Bathilde jugea que Léodgar était seul capable de ramener la paix ; elle lui fit accepter le siège d’Autun en 661. La confiance qu’elle avait eue ne fut pas trompée. Léodgar adoucit les esprits, affermit les peuples dans la piété, donna l’exemple de la vertu ; mais la difficulté même de la position exigeait sa présence à Autun et son éloignement de la cour. La reine, qui lui avait adjoint dans le conseil Sigebrand, évêque de Paris, espérait encore contenir le génie d’Ébroïn. Mais les artifices secrets du maire étaient près de porter leur fruit. Sigebrand, dont la calomnie a voulu flétrir le caractère, n’eut d’autre tort que celui de manquer de discrétion et de modestie. Il était fier de la confiance royale ; il connaissait le mauvais vouloir du maire : il offensa par sa vanité la susceptibilité des leudes, et par ses imprudences il donna prise à la malignité de leurs discours.

Ébroïn sut se servir de leur jalousie pour se défaire de son rival. Un jour que l’évêque venait de quitter la cour pour se rendre dans son évêché de Paris, la reine voit tout à coup entrer chez elle des hommes couverts de sang. C’étaient les principaux de ses leudes. Ces hommes insolents lui disent : « Ne reconnais-tu pas ce sang ? C’est celui de l’évêque Sigebrand, dont les conseils te séduisaient ; toi-même, ô reine ! qu’as-tu à faire ici ? Ne peux-tu laisser le roi à la garde de ses leudes, et le palais n’est-il pas suffisamment gouverné par le suaire Ébroïn ? »

L’audace de ce crime imprima dans le cœur de la reine une horreur si profonde, elle avait si peu mérité cet outrage, qu’elle se sentit offensée dans ses sentiments les plus clins. Elle reconnut l’influence d’Ébroïn ; elle ne crut pas devoir soutenir la lutte ; elle aima mieux abandonner le pouvoir dans lequel elle n’avait jamais vu que l’accomplissement de ses devoirs comme épouse, comme reine et comme mère ; déjà quand elle avait nommé Léodgar à l’évêché d’Autun, c’était en partie pour le soustraire aux menées d’Ébroïn, et pour ne pas laisser plus longtemps en présence l’un de l’autre deux hommes opposés de sentiments et tous deux incapables de céder : l’un, parce qu’il avait l’audace du crime ; l’autre, parce qu’il portait dans ses censures l’inflexibilité d’une vertu rigide.

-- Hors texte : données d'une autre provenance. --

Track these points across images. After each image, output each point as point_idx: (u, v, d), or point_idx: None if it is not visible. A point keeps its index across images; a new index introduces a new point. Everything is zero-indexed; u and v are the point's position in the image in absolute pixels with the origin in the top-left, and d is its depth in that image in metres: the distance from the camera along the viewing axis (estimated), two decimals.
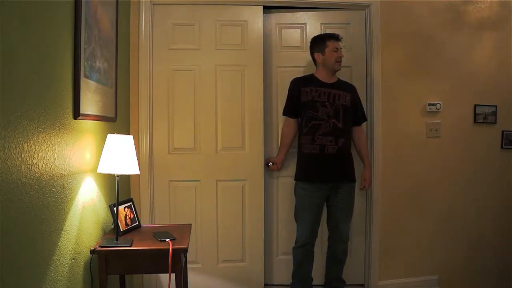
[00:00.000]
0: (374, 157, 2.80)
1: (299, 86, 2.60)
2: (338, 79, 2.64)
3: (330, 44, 2.54)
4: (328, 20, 2.90)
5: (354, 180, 2.61)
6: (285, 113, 2.69)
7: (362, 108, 2.70)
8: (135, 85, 2.66)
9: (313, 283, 2.69)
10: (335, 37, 2.56)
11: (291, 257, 2.65)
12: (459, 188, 2.92)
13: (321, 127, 2.50)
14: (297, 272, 2.62)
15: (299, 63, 2.87)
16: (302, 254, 2.57)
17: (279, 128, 2.82)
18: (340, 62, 2.57)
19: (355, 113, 2.62)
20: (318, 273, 2.80)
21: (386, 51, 2.80)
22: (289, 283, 2.69)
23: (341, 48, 2.58)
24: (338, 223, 2.57)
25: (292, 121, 2.66)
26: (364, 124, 2.72)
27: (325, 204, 2.59)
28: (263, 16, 2.81)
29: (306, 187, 2.54)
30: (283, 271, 2.83)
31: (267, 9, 2.87)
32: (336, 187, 2.53)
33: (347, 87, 2.62)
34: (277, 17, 2.91)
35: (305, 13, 2.90)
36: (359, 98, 2.67)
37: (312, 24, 2.90)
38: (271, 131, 2.87)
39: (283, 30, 2.90)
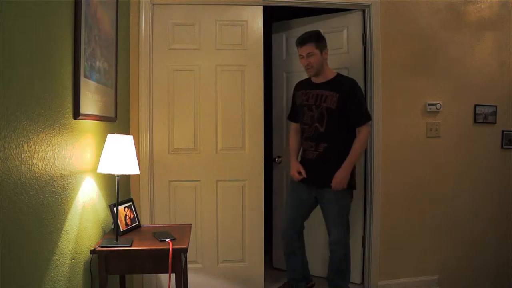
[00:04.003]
0: (374, 157, 2.80)
1: (295, 90, 2.65)
2: (335, 76, 2.48)
3: (298, 51, 2.46)
4: (329, 26, 2.95)
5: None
6: (288, 117, 2.72)
7: (358, 109, 2.41)
8: (135, 85, 2.66)
9: (316, 275, 2.78)
10: (298, 42, 2.45)
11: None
12: (459, 188, 2.92)
13: (305, 132, 2.49)
14: (287, 262, 2.62)
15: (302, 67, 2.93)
16: (286, 247, 2.57)
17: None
18: (309, 69, 2.44)
19: (348, 115, 2.40)
20: (319, 265, 2.81)
21: (386, 51, 2.80)
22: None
23: (309, 54, 2.39)
24: (328, 227, 2.51)
25: (294, 125, 2.67)
26: (366, 128, 2.41)
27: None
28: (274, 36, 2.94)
29: (293, 183, 2.56)
30: None
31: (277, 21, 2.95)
32: (320, 191, 2.45)
33: (338, 86, 2.41)
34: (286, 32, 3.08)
35: (310, 24, 2.96)
36: (353, 98, 2.39)
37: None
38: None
39: (290, 39, 3.05)
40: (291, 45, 3.07)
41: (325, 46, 2.45)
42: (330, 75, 2.47)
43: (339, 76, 2.48)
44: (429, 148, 2.87)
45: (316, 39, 2.42)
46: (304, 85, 2.56)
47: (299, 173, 2.49)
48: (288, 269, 2.62)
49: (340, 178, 2.35)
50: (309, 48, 2.39)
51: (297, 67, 3.02)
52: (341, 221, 2.45)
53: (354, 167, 2.43)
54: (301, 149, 2.60)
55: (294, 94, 2.63)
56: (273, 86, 3.20)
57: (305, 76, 2.95)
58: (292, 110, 2.67)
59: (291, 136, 2.67)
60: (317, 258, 2.94)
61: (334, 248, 2.47)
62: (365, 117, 2.42)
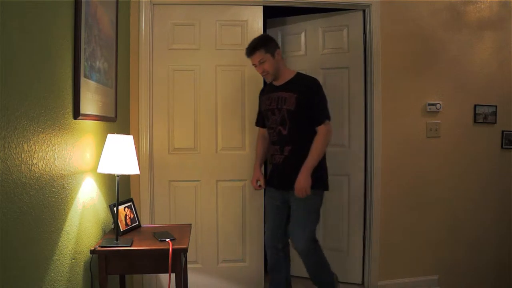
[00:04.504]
0: (374, 157, 2.80)
1: (260, 95, 2.55)
2: (294, 76, 2.37)
3: (251, 61, 2.37)
4: (327, 24, 2.95)
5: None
6: (255, 123, 2.63)
7: (316, 108, 2.28)
8: (135, 85, 2.66)
9: (295, 275, 2.70)
10: (246, 53, 2.35)
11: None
12: (458, 188, 2.92)
13: (271, 136, 2.41)
14: (271, 277, 2.50)
15: (300, 66, 2.95)
16: (270, 258, 2.46)
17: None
18: (266, 76, 2.36)
19: (308, 115, 2.28)
20: None
21: (386, 51, 2.80)
22: (299, 275, 2.74)
23: (261, 61, 2.30)
24: (292, 230, 2.34)
25: (261, 131, 2.58)
26: (324, 127, 2.27)
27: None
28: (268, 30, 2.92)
29: (268, 189, 2.47)
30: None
31: (270, 18, 2.92)
32: (290, 194, 2.31)
33: (296, 87, 2.30)
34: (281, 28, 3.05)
35: (306, 21, 2.97)
36: (311, 97, 2.27)
37: (312, 29, 2.96)
38: None
39: (285, 37, 3.04)
40: (287, 43, 3.06)
41: (276, 47, 2.33)
42: (289, 75, 2.37)
43: (297, 76, 2.37)
44: (429, 148, 2.87)
45: (264, 44, 2.30)
46: (268, 89, 2.46)
47: (259, 184, 2.46)
48: (271, 285, 2.49)
49: (300, 184, 2.21)
50: (259, 55, 2.29)
51: (293, 66, 3.00)
52: (305, 223, 2.28)
53: (325, 167, 2.35)
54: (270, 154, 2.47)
55: (259, 100, 2.54)
56: None
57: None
58: (258, 116, 2.57)
59: (257, 142, 2.61)
60: None
61: (302, 258, 2.33)
62: (323, 116, 2.28)
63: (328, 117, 2.30)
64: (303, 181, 2.22)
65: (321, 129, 2.28)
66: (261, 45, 2.30)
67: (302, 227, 2.29)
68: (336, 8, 2.87)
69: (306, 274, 2.93)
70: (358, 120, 2.88)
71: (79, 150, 1.70)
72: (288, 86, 2.33)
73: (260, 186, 2.50)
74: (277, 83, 2.39)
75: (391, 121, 2.82)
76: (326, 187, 2.37)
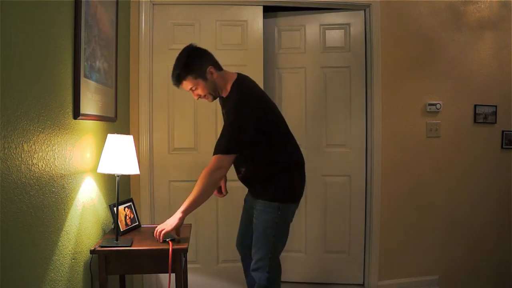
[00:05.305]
0: (374, 157, 2.80)
1: None
2: (230, 88, 1.91)
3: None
4: (327, 21, 2.93)
5: (264, 198, 1.91)
6: None
7: (221, 134, 1.85)
8: (135, 85, 2.66)
9: (296, 281, 2.67)
10: (173, 84, 1.90)
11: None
12: (458, 188, 2.92)
13: None
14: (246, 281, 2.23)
15: (299, 64, 2.94)
16: (242, 264, 2.22)
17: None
18: (206, 99, 1.95)
19: None
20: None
21: (386, 51, 2.80)
22: (293, 281, 2.71)
23: (193, 88, 1.88)
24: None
25: None
26: (215, 159, 1.79)
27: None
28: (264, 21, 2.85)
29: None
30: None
31: (267, 12, 2.88)
32: (255, 204, 1.98)
33: (229, 100, 1.89)
34: (277, 21, 2.97)
35: (304, 16, 2.93)
36: (231, 115, 1.84)
37: (312, 26, 2.94)
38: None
39: (282, 33, 2.97)
40: (284, 39, 2.96)
41: (206, 65, 1.86)
42: (229, 86, 1.92)
43: (231, 89, 1.91)
44: (429, 148, 2.87)
45: (188, 70, 1.84)
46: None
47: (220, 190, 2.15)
48: None
49: (164, 224, 1.84)
50: (187, 84, 1.87)
51: (291, 64, 2.96)
52: (258, 239, 1.91)
53: (288, 175, 1.92)
54: None
55: None
56: (264, 84, 3.04)
57: (302, 73, 2.94)
58: None
59: None
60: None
61: (253, 275, 1.96)
62: (219, 146, 1.81)
63: (225, 151, 1.79)
64: (168, 223, 1.83)
65: (210, 162, 1.80)
66: (186, 73, 1.84)
67: (255, 243, 1.93)
68: (335, 9, 2.87)
69: (298, 279, 2.93)
70: (359, 120, 2.88)
71: (79, 150, 1.70)
72: (226, 101, 1.94)
73: (221, 193, 2.16)
74: (223, 94, 1.96)
75: (391, 121, 2.82)
76: (286, 199, 1.92)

Le meurtre de Sigebrand apprit à la reine que son autorité serait désormais impuissante pour protéger ses amis.

Elle quitta la grandeur avec joie, car bien souvent, au milieu des ennuis que lui donnait le soin de déjouer les complots d’Ébroïn, elle s’était promis que dès qu’elle le pourrait, elle descendrait du trône et consacrerait tous ses jours à la piété. Elle laissa le royaume à son maire en 664 ; et en Bourgogne, dans une jolie vallée, où la reine Clotilde avait autrefois fondé le monastère de Chelles (transformé par Bathilde en abbaye royale et doté d’une basilique en 662), elle alla prendre le voile et vivre comme la plus humble des religieuses. Entre toutes les vertus religieuses, c’est l’humilité et l’abaissement volontaire que sainte Bathilde parut embrasser avec le plus de zèle, car on la voit soumise à l’abbesse Bertille, préférer les œuvres les plus basses et se plaire à servir ses sœurs. De cette retraite elle employa les dons qu’elle avait reçus de Clovis II à fonder aussi le monastère de Corbie, et à faire des donations à d’autres établissements religieux. Elle fut canonisée par le pape Nicolas Ier au IXe siècle.

Elle eut trois enfants avec Clovis II : Clotaire (né en 652 et mort en 673), qui devint roi de Bourgogne et de Neustrie sous le nom de Clotaire III ; Childéric (né en juillet 653 et mort en 675), qui devint roi d’Austrasie sous le nom de Childéric II ; Thierry (né en 654 et mort en 691), qui disputa la Bourgogne et la Neustrie à son frère Childéric II lorsque celui-ci s’en empara à la mort de Clotaire III, et qui devint roi des Francs sous le nom de Thierry III.